L’unità politica, dunque, sarà la vera infrastruttura da costruire — più complessa di qualsiasi gasdotto.

Rinnovabili, reti e accumulo: il nuovo sistema nervoso dell’Europa

Il piano europeo non è solo una strategia di sganciamento, ma una visione di trasformazione industriale.
Il cuore del progetto è creare una rete energetica pienamente integrata, in grado di trasferire elettricità e dati in tempo reale tra Paesi.
È la nascita di un “cloud energetico europeo”, dove l’energia prodotta in eccesso in Spagna o Grecia può essere utilizzata in Germania o in Polonia.

Parallelamente, la Commissione punta a triplicare la capacità installata di solare ed eolico entro il 2030 e ad avviare la produzione su larga scala di idrogeno verde, destinato a decarbonizzare i processi industriali più difficili.
Il passaggio è epocale: dall’energia come merce alla rete come bene comune.
Una visione che mette insieme tecnologia, industria e responsabilità ambientale, ma che richiede investimenti stimati in oltre 600 miliardi di euro nei prossimi cinque anni.

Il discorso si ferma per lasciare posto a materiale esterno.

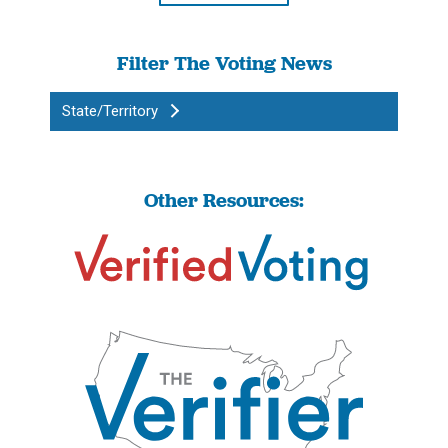
Filter The Voting News
State/Territory
Other Resources: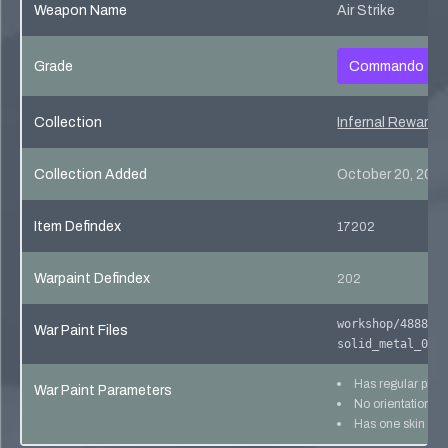
Weapon Name
Air Strike
Grade
Commando
Collection
Infernal Reward 
Collection Added
October 20, 201
Item Defindex
17202
Warpaint Defindex
202
workshop/488801
War Paint Files
solid_metal_02
Has regular pho
War Paint Parameters
No orientation lo
Has one skin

Le nuove fratture: chi può permettersi la transizione

Non tutti i Paesi europei partono dallo stesso punto.
La Spagna e il Portogallo hanno una forte capacità di rigassificazione, l’Italia e la Germania hanno diversificato velocemente, mentre i Paesi dell’Est rischiano di rimanere schiacciati tra prezzi alti e scarsa capacità di investimento.
Questa asimmetria rischia di trasformarsi in un divario politico: chi beneficia della transizione e chi la subisce?

Per evitare nuove spaccature, l’Europa dovrà attivare strumenti di solidarietà energetica, come acquisti congiunti, piani di cofinanziamento e fondi per le aree industriali in difficoltà.
In gioco non c’è solo la riuscita tecnica della transizione, ma la tenuta stessa del progetto europeo come comunità di destino condiviso.

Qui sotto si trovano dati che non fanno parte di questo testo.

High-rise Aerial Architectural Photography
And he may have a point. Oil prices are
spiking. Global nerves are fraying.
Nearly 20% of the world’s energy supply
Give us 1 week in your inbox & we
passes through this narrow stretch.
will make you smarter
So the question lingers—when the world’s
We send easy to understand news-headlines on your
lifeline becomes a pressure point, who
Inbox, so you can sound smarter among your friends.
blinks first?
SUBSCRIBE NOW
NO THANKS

Idrogeno e molecole verdi: la nuova frontiera industriale

L’uscita dal gas russo accelera la spinta verso tecnologie di nuova generazione: idrogeno verde, biometano e carburanti sintetici.
Oltre a ridurre le emissioni, queste filiere possono creare centinaia di migliaia di nuovi posti di lavoro qualificati, rilanciando la manifattura europea.
Ma per funzionare servono standard comuni, infrastrutture dedicate e un mercato interno dell’idrogeno realmente operativo.

In questo senso, l’Europa sta costruendo il proprio “Green Deal industriale”: un ecosistema che lega politica climatica e competitività economica, trasformando la transizione in un fattore di potere e non in un costo.

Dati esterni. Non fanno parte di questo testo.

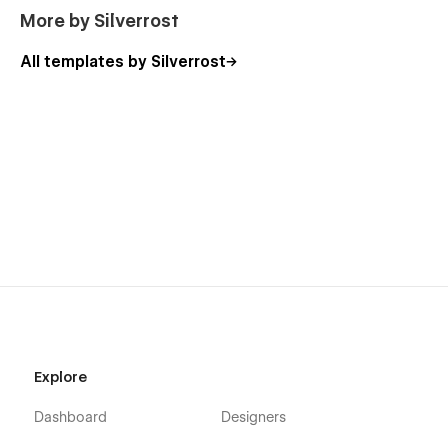
More by Silverrost
All templates by Silverrost
Explore
Dashboard
Designers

L’energia come nuova lingua del potere europeo

Nel mondo post-pandemico e post-Ucraina, l’energia è diventata la grammatica della geopolitica.
Non è più solo un tema tecnico, ma il luogo in cui si definiscono le gerarchie del potere globale.
La decisione europea di tagliare definitivamente i legami energetici con Mosca non è dunque un atto amministrativo: è una dichiarazione di sovranità politica e morale.

La sfida, ora, è reggere nel tempo: mantenere il consenso interno, garantire la competitività industriale, evitare che l’autonomia energetica si traduca in isolamento economico.
Ma per la prima volta da decenni, l’Europa non reagisce a una crisi: la anticipa, la struttura, la governa.

E se riuscirà a farlo senza smarrire la coesione e la visione, allora il 2028 non sarà solo la fine di un’epoca energetica.
Sarà l’inizio di una nuova sovranità europea, fondata su un principio semplice e rivoluzionario:
che il potere, nel XXI secolo, non si misura più in barili o metri cubi, ma nella capacità di decidere da soli come accendere la luce.